Task force to study ideas developed at conference

May 27, 1999|By Joel McCord | Joel McCord,SUN STAFF

Hoping to make it easier for developers to build in existing communities, Gov. Parris N. Glendening wants a statewide model building code to go along with his Smart Growth program.

He asked a conference of builders, architects and environmentalists meeting in Baltimore yesterday to "design me a code any county can adopt" to encourage Smart Growth policies.

Too often, he said, developers who want to rehabilitate buildings in older communities are hamstrung by strict building and safety codes that make the projects difficult. Instead, they put up buildings farther out in the suburbs, requiring local governments to build more roads and sewers.

"In most parts of our state, you couldn't build a new Annapolis, or an Ellicott City or downtown Frederick," Glendening said. "No building code would permit that. Yet these are the most desirable cities in our state today."

The governor was short on specifics as he outlined the problem and asked the conference to come up with solutions.

A task force from the state Office of Planning and Department of Housing and Community Development is to study ideas generated at the conference and make specific recommendations for legislation in the next General Assembly session.

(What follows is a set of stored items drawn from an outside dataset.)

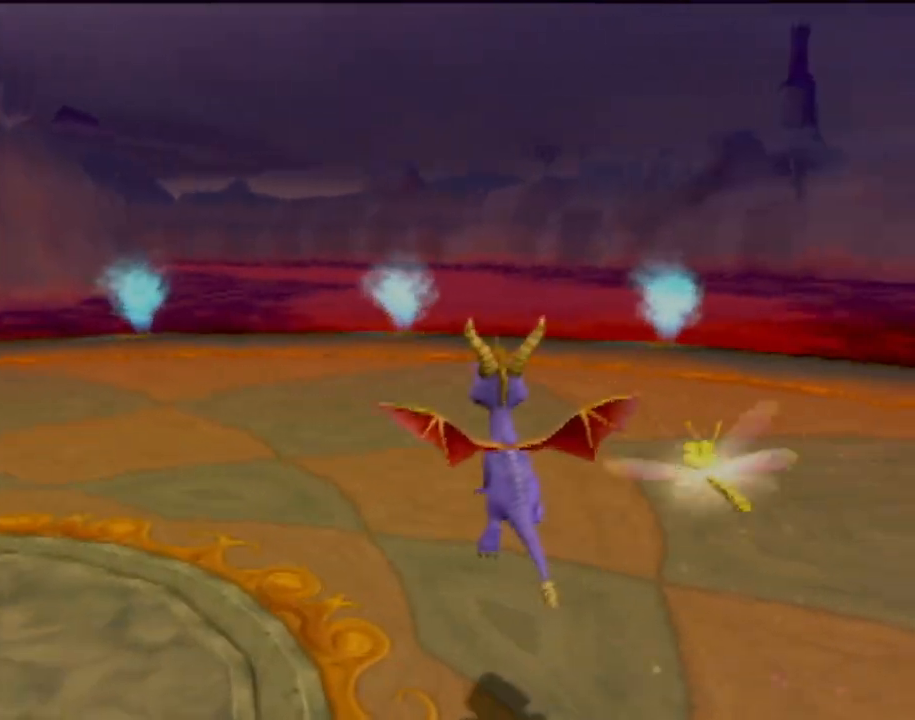
{"buttons": ["CROSS"], "left_stick": "up-right", "events": [[100, "left_stick", "up-left"], [250, "CROSS", "down"], [367, "left_stick", "up-right"]]}
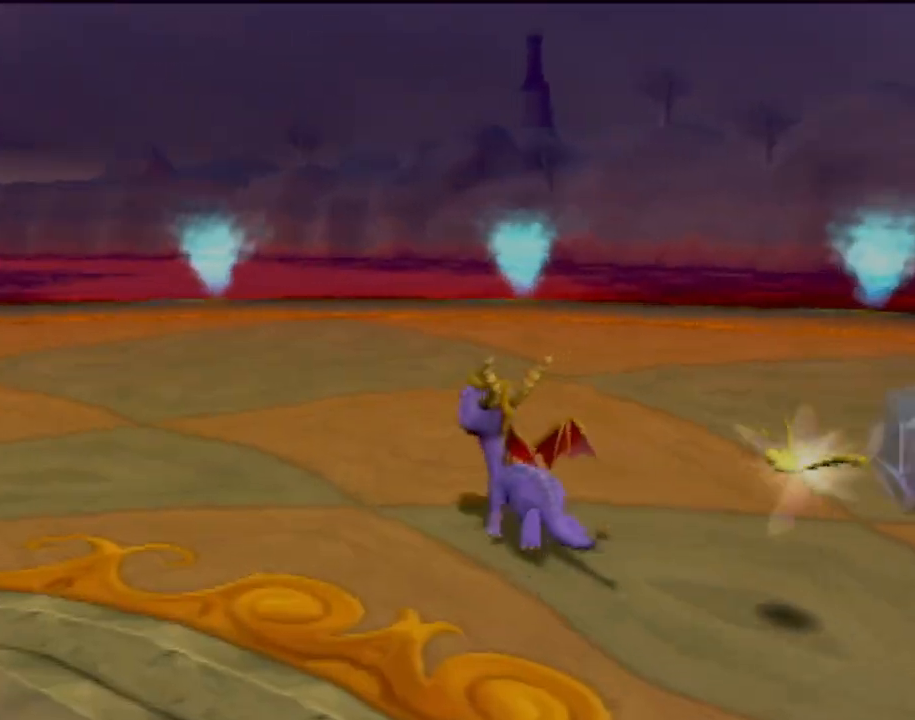
{"buttons": ["CROSS"], "left_stick": "up-right", "events": [[200, "CROSS", "up"], [233, "left_stick", "up"], [333, "CROSS", "down"], [483, "left_stick", "up-right"]]}
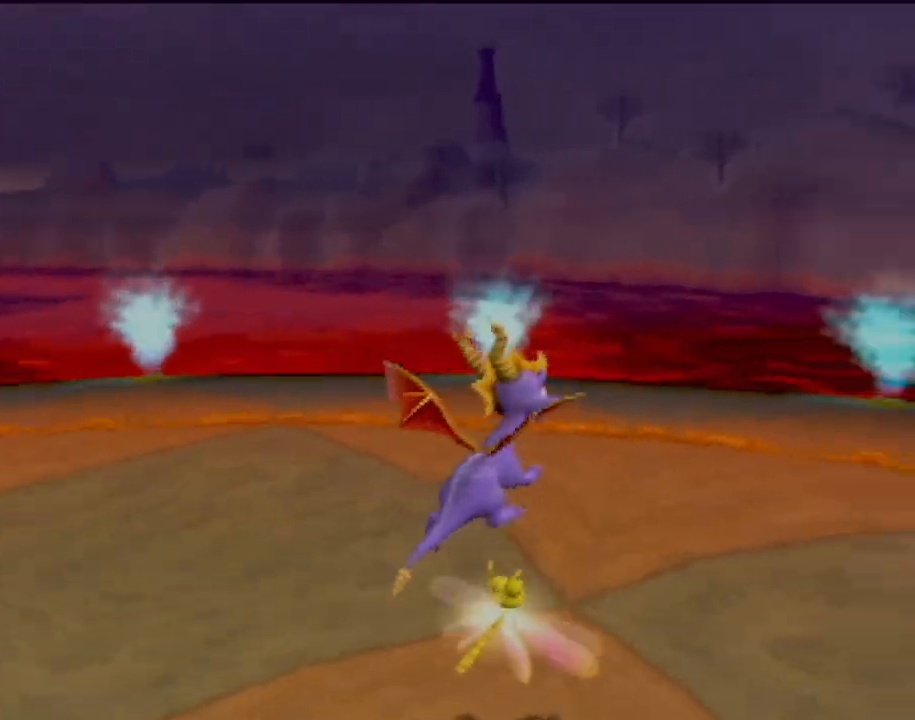
{"buttons": ["CIRCLE"], "left_stick": "down-right", "events": [[50, "left_stick", "right"], [67, "CROSS", "up"], [167, "left_stick", "down-right"], [401, "CIRCLE", "down"]]}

John W. Frece, Glendening's assistant for Smart Growth, said the governor is not trying to impose a statewide building code, but to find a way to encourage local governments to adopt the provisions that fit Smart Growth policies.

Under Smart Growth, the state refuses to help pay for roads, sewers, schools and other infrastructure outside designated growth areas in an effort to cut suburban sprawl.

Bill Struever, whose development firm rehabilitated the dormant American Can Co. plant in Baltimore's Canton section, said the state has been cooperative in his projects, but some code requirements have made those projects more difficult.

"There are definitely some issues out there, but the state has come a long way in the last couple years," he said.

The Maryland Association of Counties, which opposed the Smart Growth initiative early on, but later supported it, is looking for "a partnership approach," said David Bliden, executive director.

"There's always the debate of state control over local autonomy, but it should come down to the local citizens who make the decisions," he said.